Task details: List every line in the records below that contains the word "Mood".

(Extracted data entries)
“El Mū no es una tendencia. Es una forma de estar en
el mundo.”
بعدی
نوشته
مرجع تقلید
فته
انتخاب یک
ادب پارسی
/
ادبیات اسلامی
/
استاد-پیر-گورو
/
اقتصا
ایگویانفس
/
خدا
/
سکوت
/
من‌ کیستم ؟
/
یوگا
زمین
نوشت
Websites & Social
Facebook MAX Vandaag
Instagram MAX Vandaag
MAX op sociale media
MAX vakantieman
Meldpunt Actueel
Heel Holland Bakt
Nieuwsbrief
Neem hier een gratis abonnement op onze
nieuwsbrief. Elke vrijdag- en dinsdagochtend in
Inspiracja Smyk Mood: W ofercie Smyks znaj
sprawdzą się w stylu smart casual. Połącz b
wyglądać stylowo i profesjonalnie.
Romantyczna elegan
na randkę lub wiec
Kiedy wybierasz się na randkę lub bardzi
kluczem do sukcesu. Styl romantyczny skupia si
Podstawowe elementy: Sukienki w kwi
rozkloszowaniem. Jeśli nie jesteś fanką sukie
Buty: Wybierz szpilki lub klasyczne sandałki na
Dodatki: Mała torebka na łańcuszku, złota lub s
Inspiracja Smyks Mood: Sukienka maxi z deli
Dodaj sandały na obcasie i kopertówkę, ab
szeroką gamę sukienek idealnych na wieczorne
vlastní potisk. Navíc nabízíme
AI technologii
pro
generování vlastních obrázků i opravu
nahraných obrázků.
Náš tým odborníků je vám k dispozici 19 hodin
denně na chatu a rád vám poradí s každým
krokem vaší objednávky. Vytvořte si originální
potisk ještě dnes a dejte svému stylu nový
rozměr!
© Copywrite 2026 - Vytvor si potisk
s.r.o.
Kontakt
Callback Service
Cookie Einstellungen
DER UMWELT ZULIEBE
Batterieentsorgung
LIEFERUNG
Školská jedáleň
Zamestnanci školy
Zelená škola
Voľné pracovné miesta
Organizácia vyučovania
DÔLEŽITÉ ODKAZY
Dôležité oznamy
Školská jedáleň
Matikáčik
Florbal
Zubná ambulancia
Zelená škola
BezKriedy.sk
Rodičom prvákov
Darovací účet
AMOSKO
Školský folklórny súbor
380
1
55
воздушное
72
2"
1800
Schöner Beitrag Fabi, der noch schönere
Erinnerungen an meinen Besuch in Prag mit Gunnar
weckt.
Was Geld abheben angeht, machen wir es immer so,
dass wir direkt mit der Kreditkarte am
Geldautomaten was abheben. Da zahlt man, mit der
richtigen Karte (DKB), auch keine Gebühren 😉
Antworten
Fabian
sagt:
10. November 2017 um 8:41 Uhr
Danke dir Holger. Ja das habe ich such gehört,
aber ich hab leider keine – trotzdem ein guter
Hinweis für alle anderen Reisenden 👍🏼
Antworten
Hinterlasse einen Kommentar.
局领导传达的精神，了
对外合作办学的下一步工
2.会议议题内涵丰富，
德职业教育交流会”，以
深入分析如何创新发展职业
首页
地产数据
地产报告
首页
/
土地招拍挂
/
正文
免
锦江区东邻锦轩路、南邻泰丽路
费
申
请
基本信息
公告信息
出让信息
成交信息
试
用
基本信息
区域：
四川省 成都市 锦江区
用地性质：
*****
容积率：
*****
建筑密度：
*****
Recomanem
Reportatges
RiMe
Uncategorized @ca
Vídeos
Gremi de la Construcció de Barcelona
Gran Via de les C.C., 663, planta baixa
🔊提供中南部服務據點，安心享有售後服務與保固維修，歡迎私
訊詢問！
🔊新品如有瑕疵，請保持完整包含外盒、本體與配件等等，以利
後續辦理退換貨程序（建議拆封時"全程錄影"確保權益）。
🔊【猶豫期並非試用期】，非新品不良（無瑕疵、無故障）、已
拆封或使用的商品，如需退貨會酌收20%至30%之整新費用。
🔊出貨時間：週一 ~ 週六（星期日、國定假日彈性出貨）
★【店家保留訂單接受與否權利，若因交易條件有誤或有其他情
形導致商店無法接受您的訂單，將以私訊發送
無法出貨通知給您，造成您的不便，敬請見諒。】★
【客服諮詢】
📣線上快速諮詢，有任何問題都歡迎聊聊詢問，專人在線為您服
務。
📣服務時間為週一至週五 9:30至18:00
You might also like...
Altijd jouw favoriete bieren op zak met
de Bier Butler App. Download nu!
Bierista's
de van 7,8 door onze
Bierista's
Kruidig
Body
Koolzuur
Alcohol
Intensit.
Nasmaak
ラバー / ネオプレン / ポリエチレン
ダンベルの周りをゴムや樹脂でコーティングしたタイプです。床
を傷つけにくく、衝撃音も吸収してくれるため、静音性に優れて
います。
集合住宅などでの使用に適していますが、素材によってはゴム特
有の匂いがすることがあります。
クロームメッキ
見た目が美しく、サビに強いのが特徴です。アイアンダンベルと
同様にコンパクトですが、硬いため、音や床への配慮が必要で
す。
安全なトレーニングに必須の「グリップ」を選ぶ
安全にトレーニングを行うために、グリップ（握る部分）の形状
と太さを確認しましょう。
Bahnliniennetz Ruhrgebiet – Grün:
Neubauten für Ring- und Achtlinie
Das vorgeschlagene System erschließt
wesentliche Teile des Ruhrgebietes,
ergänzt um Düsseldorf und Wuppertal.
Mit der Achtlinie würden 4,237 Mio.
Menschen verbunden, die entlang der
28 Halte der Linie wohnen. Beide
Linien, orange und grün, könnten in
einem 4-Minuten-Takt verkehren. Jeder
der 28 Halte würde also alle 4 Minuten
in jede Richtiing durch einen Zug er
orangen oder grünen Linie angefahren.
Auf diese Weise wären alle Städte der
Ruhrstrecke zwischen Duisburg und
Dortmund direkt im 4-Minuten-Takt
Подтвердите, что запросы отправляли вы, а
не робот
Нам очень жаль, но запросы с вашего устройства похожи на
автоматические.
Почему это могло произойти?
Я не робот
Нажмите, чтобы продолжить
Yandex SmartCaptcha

Solved problem:
Inspiracja Smyk Mood: W ofercie Smyks znaj
Inspiracja Smyks Mood: Sukienka maxi z deli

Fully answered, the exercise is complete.